The revolutionaries of 1793 destroyed most of the relics preserved in St. Genevieve’s church, and the rest were cast to the winds by the mob in 1871. Fortunately, however, a large relic had been kept at Verneuil, Oise, in the eighteenth century, and is still extant. The church built by Clovis was entrusted to the Benedictines. In the ninth century they were replaced by secular canons. In 1148, under Eugene III and Louis VII, canons from St. Victor‘s Abbey at Senlis were introduced. About 1619 Louis XIII named Cardinal Francois de La Rochefoucauld Abbot of St. Genevieve’s. The canons had been lax and the cardinal selected Charles Faure to reform them. This holy man was born in 1594, and entered the canons regular at Senlis. He was remarkable for his piety, and, when ordained, succeeded after a hard struggle in reforming the abbey. Many of the houses of the canons regular adopted his reform. He and a dozen companions took charge of Sainte-Genevieve-du-Mont, at Paris, in 1634. This became the mother-house of a new congregation, the Canons Regular of St. Genevieve, which spread widely over France. Another institute called after the saint was the Daughters of St. Genevieve, founded at Paris, in 1636, by Francesca de Blosset, with the object of nursing the sick and teaching young girls.
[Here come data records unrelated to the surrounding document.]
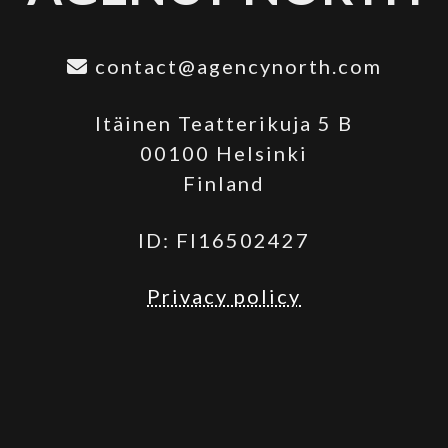
contact@agencynorth.com
Itäinen Teatterikuja 5 B
00100 Helsinki
Finland
ID: FI16502427
Privacy policy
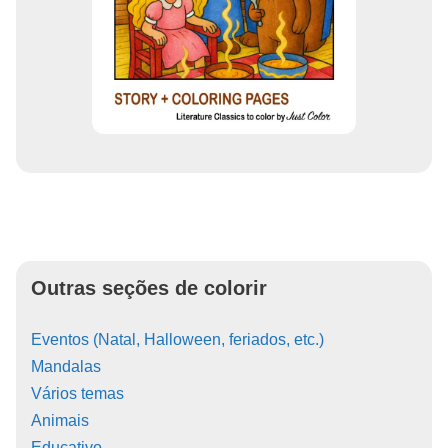
Outras seções de colorir
Eventos (Natal, Halloween, feriados, etc.)
Mandalas
Vários temas
Animais
Educativo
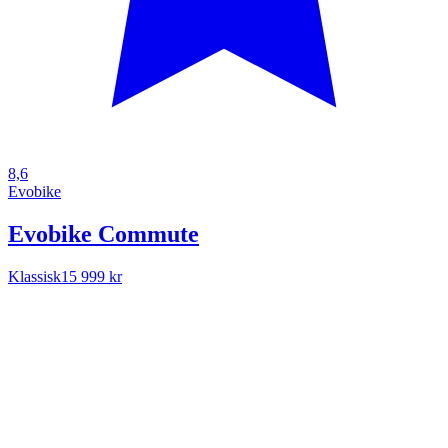
8,6
Evobike
Evobike Commute
Klassisk
15 999 kr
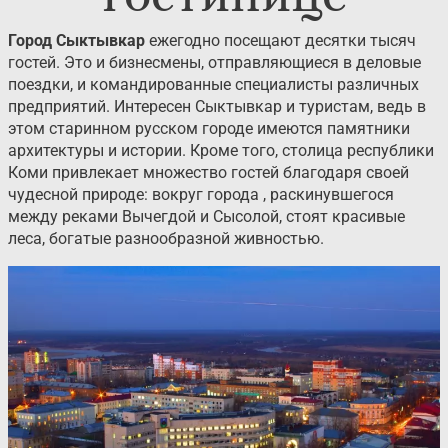
Город Сыктывкар
ежегодно посещают десятки тысяч
гостей. Это и бизнесмены, отправляющиеся в деловые
поездки, и командированные специалисты различных
предприятий. Интересен Сыктывкар и туристам, ведь в
этом старинном русском городе имеются памятники
архитектуры и истории. Кроме того, столица республики
Коми привлекает множество гостей благодаря своей
чудесной природе: вокруг города , раскинувшегося
между реками Вычегдой и Сысолой, стоят красивые
леса, богатые разнообразной живностью.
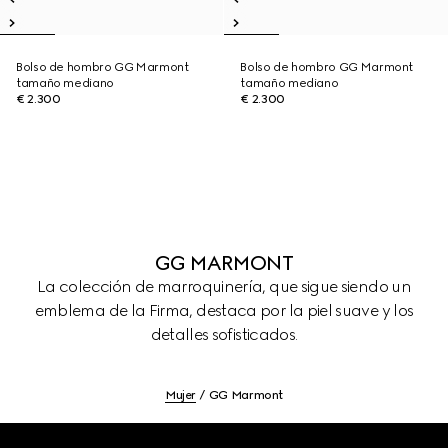
Bolso de hombro GG Marmont
Bolso de hombro GG Marmont
tamaño mediano
tamaño mediano
€ 2.300
€ 2.300
GG MARMONT
La colección de marroquinería, que sigue siendo un
emblema de la Firma, destaca por la piel suave y los
detalles sofisticados.
Mujer
GG Marmont
Footer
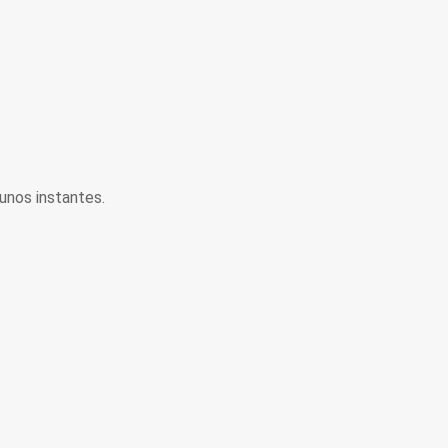
unos instantes.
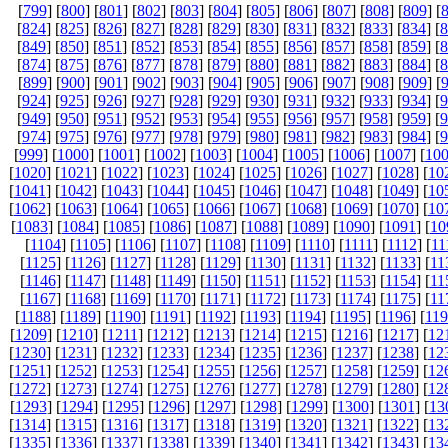
[
799
] [
800
] [
801
] [
802
] [
803
] [
804
] [
805
] [
806
] [
807
] [
808
] [
809
] [
[
824
] [
825
] [
826
] [
827
] [
828
] [
829
] [
830
] [
831
] [
832
] [
833
] [
834
] [
8
[
849
] [
850
] [
851
] [
852
] [
853
] [
854
] [
855
] [
856
] [
857
] [
858
] [
859
] [
8
[
874
] [
875
] [
876
] [
877
] [
878
] [
879
] [
880
] [
881
] [
882
] [
883
] [
884
] [
8
[
899
] [
900
] [
901
] [
902
] [
903
] [
904
] [
905
] [
906
] [
907
] [
908
] [
909
] [
[
924
] [
925
] [
926
] [
927
] [
928
] [
929
] [
930
] [
931
] [
932
] [
933
] [
934
] [
9
[
949
] [
950
] [
951
] [
952
] [
953
] [
954
] [
955
] [
956
] [
957
] [
958
] [
959
] [
9
[
974
] [
975
] [
976
] [
977
] [
978
] [
979
] [
980
] [
981
] [
982
] [
983
] [
984
] [
9
[
999
] [
1000
] [
1001
] [
1002
] [
1003
] [
1004
] [
1005
] [
1006
] [
1007
] [
10
[
1020
] [
1021
] [
1022
] [
1023
] [
1024
] [
1025
] [
1026
] [
1027
] [
1028
] [
10
[
1041
] [
1042
] [
1043
] [
1044
] [
1045
] [
1046
] [
1047
] [
1048
] [
1049
] [
10
[
1062
] [
1063
] [
1064
] [
1065
] [
1066
] [
1067
] [
1068
] [
1069
] [
1070
] [
10
[
1083
] [
1084
] [
1085
] [
1086
] [
1087
] [
1088
] [
1089
] [
1090
] [
1091
] [
10
[
1104
] [
1105
] [
1106
] [
1107
] [
1108
] [
1109
] [
1110
] [
1111
] [
1112
] [
11
[
1125
] [
1126
] [
1127
] [
1128
] [
1129
] [
1130
] [
1131
] [
1132
] [
1133
] [
11
[
1146
] [
1147
] [
1148
] [
1149
] [
1150
] [
1151
] [
1152
] [
1153
] [
1154
] [
11
[
1167
] [
1168
] [
1169
] [
1170
] [
1171
] [
1172
] [
1173
] [
1174
] [
1175
] [
11
[
1188
] [
1189
] [
1190
] [
1191
] [
1192
] [
1193
] [
1194
] [
1195
] [
1196
] [
11
[
1209
] [
1210
] [
1211
] [
1212
] [
1213
] [
1214
] [
1215
] [
1216
] [
1217
] [
12
[
1230
] [
1231
] [
1232
] [
1233
] [
1234
] [
1235
] [
1236
] [
1237
] [
1238
] [
12
[
1251
] [
1252
] [
1253
] [
1254
] [
1255
] [
1256
] [
1257
] [
1258
] [
1259
] [
12
[
1272
] [
1273
] [
1274
] [
1275
] [
1276
] [
1277
] [
1278
] [
1279
] [
1280
] [
12
[
1293
] [
1294
] [
1295
] [
1296
] [
1297
] [
1298
] [
1299
] [
1300
] [
1301
] [
13
[
1314
] [
1315
] [
1316
] [
1317
] [
1318
] [
1319
] [
1320
] [
1321
] [
1322
] [
13
[
1335
] [
1336
] [
1337
] [
1338
] [
1339
] [
1340
] [
1341
] [
1342
] [
1343
] [
13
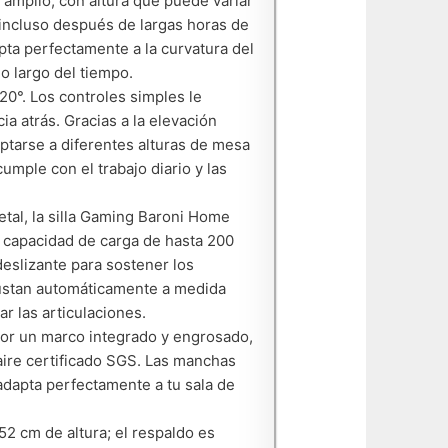
 amplio, con altura que puede variar
 incluso después de largas horas de
pta perfectamente a la curvatura del
o largo del tiempo.
20°. Los controles simples le
ia atrás. Gracias a la elevación
aptarse a diferentes alturas de mesa
umple con el trabajo diario y las
al, la silla Gaming Baroni Home
a capacidad de carga de hasta 200
deslizante para sostener los
justan automáticamente a medida
r las articulaciones.
por un marco integrado y engrosado,
aire certificado SGS. Las manchas
dapta perfectamente a tu sala de
2 cm de altura; el respaldo es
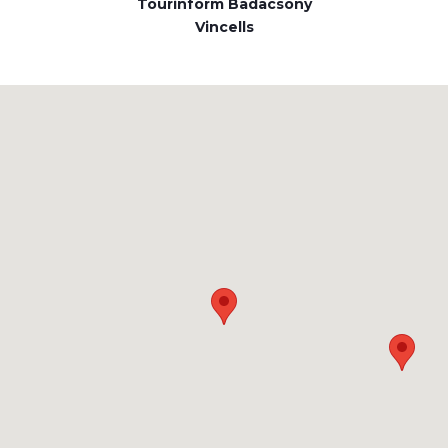
Tourinform Badacsony
Vincells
A somewhat similar institute, popularly known as the Miramiones, had been founded under the invocation of the Holy Trinity, in 1611, by Marie Bonneau de Rubella Beauharnais de Miramion. These two institutes were united in 1665, and the associates called the Canonesses of St. Genevieve. The members took no vows, but merely promised obedience to the rules as long as they remained in the institute. Suppressed during the Revolution, it was revived in 1806 by Jeanne-Claude Jacoulet under the name of the Sisters of the Holy Family. They now have charge of over 150 schools and orphanages.